At the end of 2005, the PA had three major sources of funding: revenues transferred from Israel (€45 million/month); budget support from the International Community (€30 million/month); domestic revenues (€20 million /month). Data shows that a significant portion of the PA budget is used to pay 152,000 employees, including some 73,000 security and police personnel, 39,000 people working in education and 11,000 employed in the health sector. According to figures released in OCHA's Humanitarian report, as of January 2006 PA employees make up the 37 % of all employed in Gaza, and 14 % of all employed in the West Bank. This means that an estimated 942,000 - that is, the employees' and their dependants - rely on the PA wage earner. This figure accounts for about 25 % of the total Palestinian population. As a result, 64 % of West Bank and Gaza residents live under the poverty level and one-third - about 1,4 million - is dependant on food aid to meet part of their food needs.

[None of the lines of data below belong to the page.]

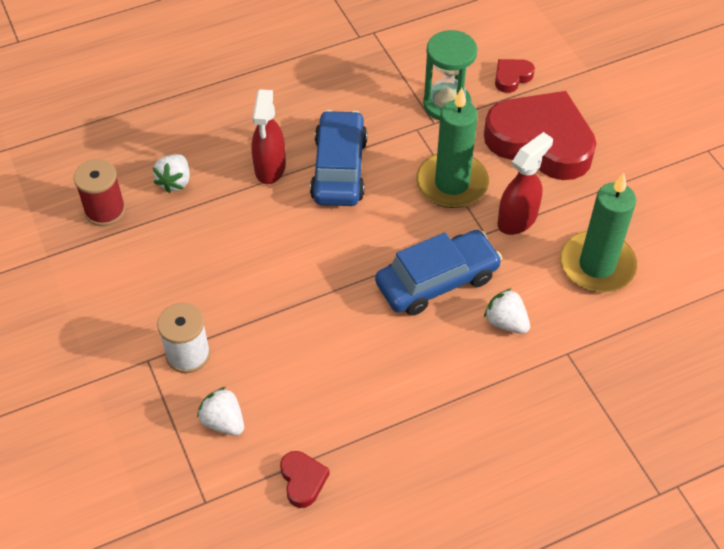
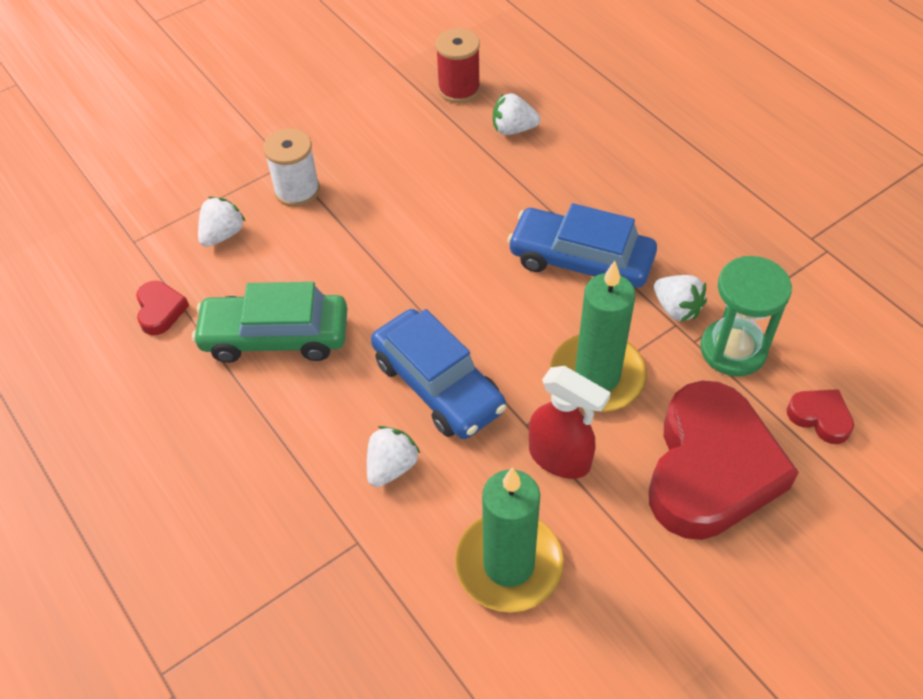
camera: 80 degrees right, 0 degrees up
(270, 168) = (559, 200): red spray bottle -> none
(303, 480) = (160, 310): red heart -> red heart turned 75 degrees counterclockwise
(339, 169) = (581, 261): blue car -> blue car turned 150 degrees counterclockwise
(359, 388) = (275, 336): none -> green car
(402, 125) = (676, 308): none -> white strawberry

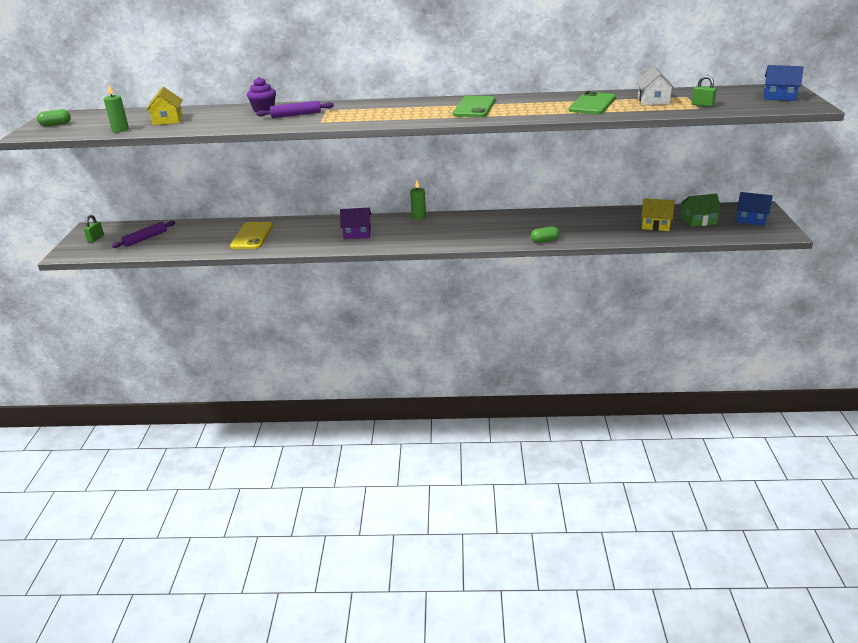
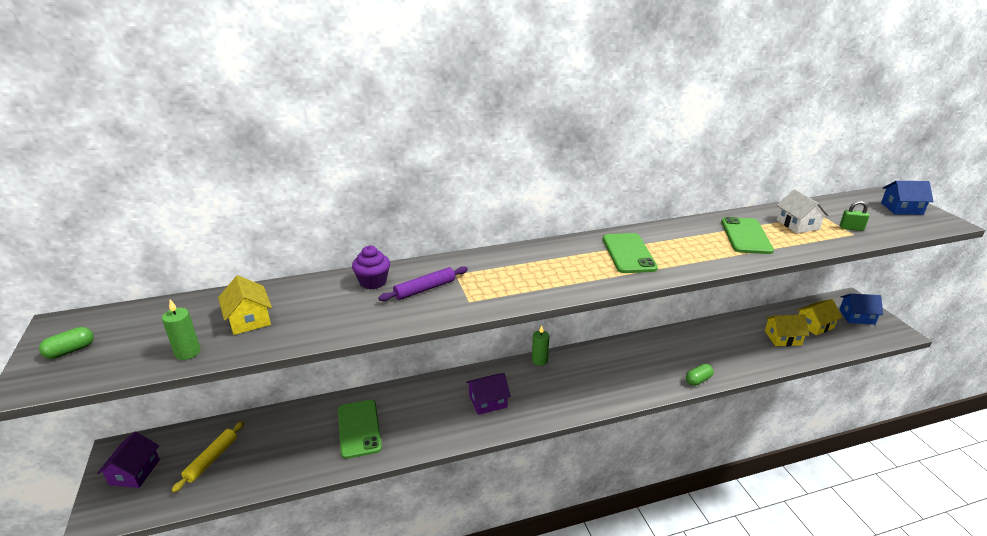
camera: 20 degrees left, 0 degrees up
(96, 238) = (134, 472): green padlock -> purple house
(145, 238) = (211, 459): purple rolling pin -> yellow rolling pin
(252, 236) = (359, 428): yellow phone -> green phone
(698, 220) = (814, 325): green house -> yellow house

Provided that the private sector has shown limited capacity to absorb any new prospective unemployed, cutting PA salaries - argues OCHA - would have dire consequences on the state of Palestinian economy.

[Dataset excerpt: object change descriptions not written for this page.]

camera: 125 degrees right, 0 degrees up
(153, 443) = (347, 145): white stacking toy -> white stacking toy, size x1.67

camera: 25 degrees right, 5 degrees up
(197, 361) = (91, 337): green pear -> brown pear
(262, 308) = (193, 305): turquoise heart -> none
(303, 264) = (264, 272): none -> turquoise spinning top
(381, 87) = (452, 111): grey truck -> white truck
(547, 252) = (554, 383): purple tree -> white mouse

As monthly transfers from Israel of customs revenues and VAT clearances will not be forth coming - certainly not when elections are a week away -, the Quartet, notably EU and the US, are expected to share the burden of Palestinian humanitarian aid. But how to assist the Palestinian people at a time when the Palestinian Authority is ruled by elected members of an organization, Hamas, that both EU and US consider and treat as terrorist?

Following the victory of the Hamas in January 25 parliamentary elections, the EU Council met on 30 January 2006 to lay down the conditions for continuing EU financial support: 'The Council' - it is read in its conclusions - 'expects the newly elected PLC to support the formation of a government committed to a peaceful and negotiated solution of the conflict with Israel based on existing agreements and the Roadmap as well as to the rule of law, reform and sound fiscal management. On this basis the European Union stands ready to continue to support Palestinian economic development and democratic state building'.

The European Parliament, in its resolution of 2 February, affirmed 'that its commitment to remain the biggest aid donor to the Palestinian Authority and to continue assisting Palestinian economic development and Palestine's democratic process will be dependent on the new government's clarification on denouncing violence, and recognizing Israel'.

The European Commission, which manages international aid programmes, subscribed to both Council's and Parliament's recommendations. It decided nonetheless to allocate financial aid to the interim government after the Quartet's Special Envoy, the American James Wolfensonn, had warned against an urgent shortfall of funds, which would have, inter alia, affected the PA's ability to pay the salaries of the employees.

As recently as Monday 13 March, in the ties of a meeting with Austrian President Heinz Fischer, whose country holds the EU presidency, Egyptian President Hosni Mubarak warned that cutting aid to the Palestinian Authority would encourage terrorism. 'The aid is used by the man-in-the-street to buy medicine and to send his children to school. If this money is cut, terrorism will grow and all the (Palestinian) people will suffer', Mubarak told reporters.